If a natural number is divisible by 7, then it must also be divisible by 21.
not true
e.g. 35 is divisible by 7 but not by 21
But ....
"If a natural number is divisible by21 , then it must also be divisible by 7" is true.
Can you see the logic behind the last statement ?
To determine if a natural number is divisible by 7, we need to check if the sum of the odd-placed digits minus the sum of the even-placed digits is a multiple of 7 or the number itself is divisible by 7.
However, to determine if a natural number is divisible by 21, we need to check if the sum of the digits is a multiple of 3 and if the number itself is divisible by 7.
Therefore, the statement "If a natural number is divisible by 7, then it must also be divisible by 21" is not true. A number can be divisible by 7 but not by 21.
To understand why a natural number that is divisible by 7 must also be divisible by 21, we need to consider the properties of divisibility.
A number is said to be divisible by another number if it can be divided evenly without leaving a remainder. In this case, we are considering divisibility by 7 and 21.
Let's assume we have a natural number, n, that is divisible by 7. This means that n can be written as 7 multiplied by some integer k. We can express this as n = 7k.

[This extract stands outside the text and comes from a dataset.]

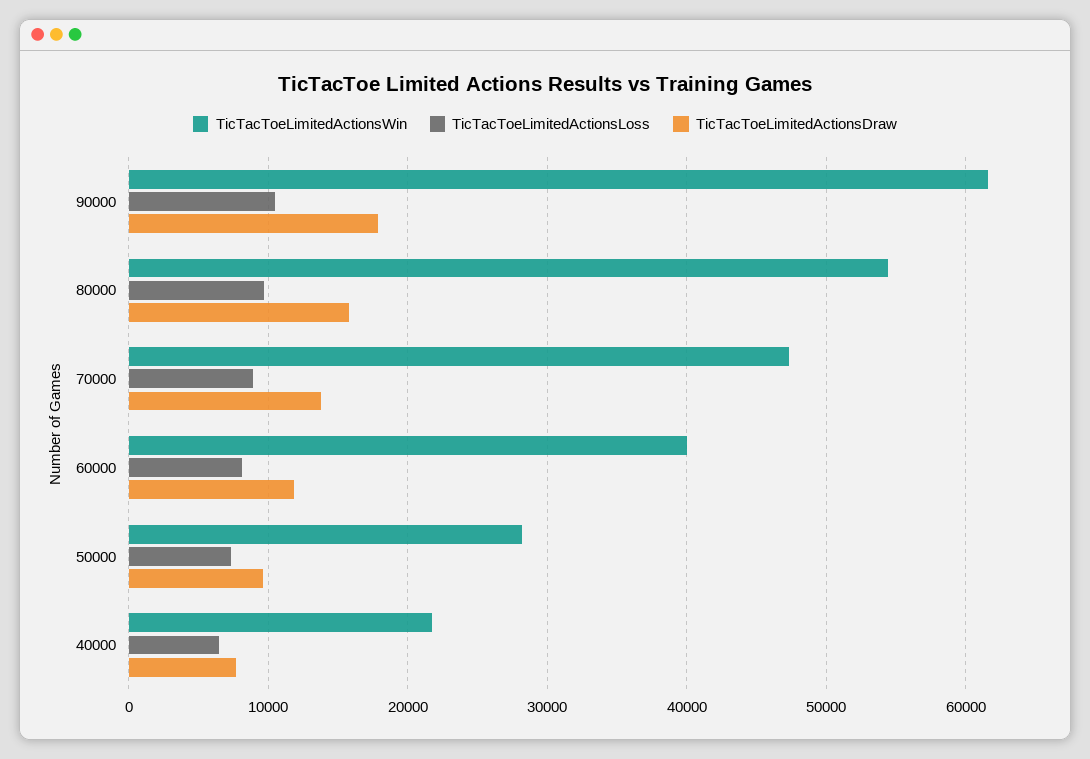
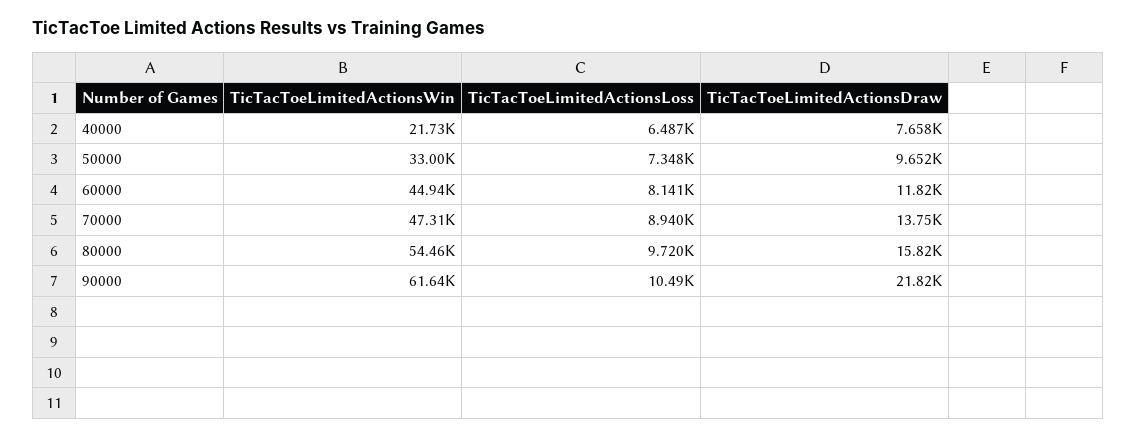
TicTacToeLimitedActionsDraw, 90000: 18000 -> 21820
TicTacToeLimitedActionsWin, 60000: 40000 -> 44940
TicTacToeLimitedActionsWin, 50000: 28000 -> 33000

Now, we want to show that if n is divisible by 7, it is also divisible by 21. To do this, we need to prove that n can be expressed as 21 multiplied by an integer.
Substituting the value of n from the previous equation into this equation, we get 7k = 21m, where m is some integer we want to find.
We can simplify this equation by dividing both sides by 7: k = 3m.
Now, we see that k is a multiple of 3, and we want to find a value of m such that 3m is equal to k.
Since k is a multiple of 3 (k = 3m), and we have already established that n = 7k, we can rewrite the equation as n = 7(3m).
Simplifying further, we get n = 21m, where m is an integer.
This equation tells us that if n is divisible by 7 (since n = 7k), it is also divisible by 21 (since n = 21m).
Therefore, we can conclude that if a natural number is divisible by 7, it must also be divisible by 21.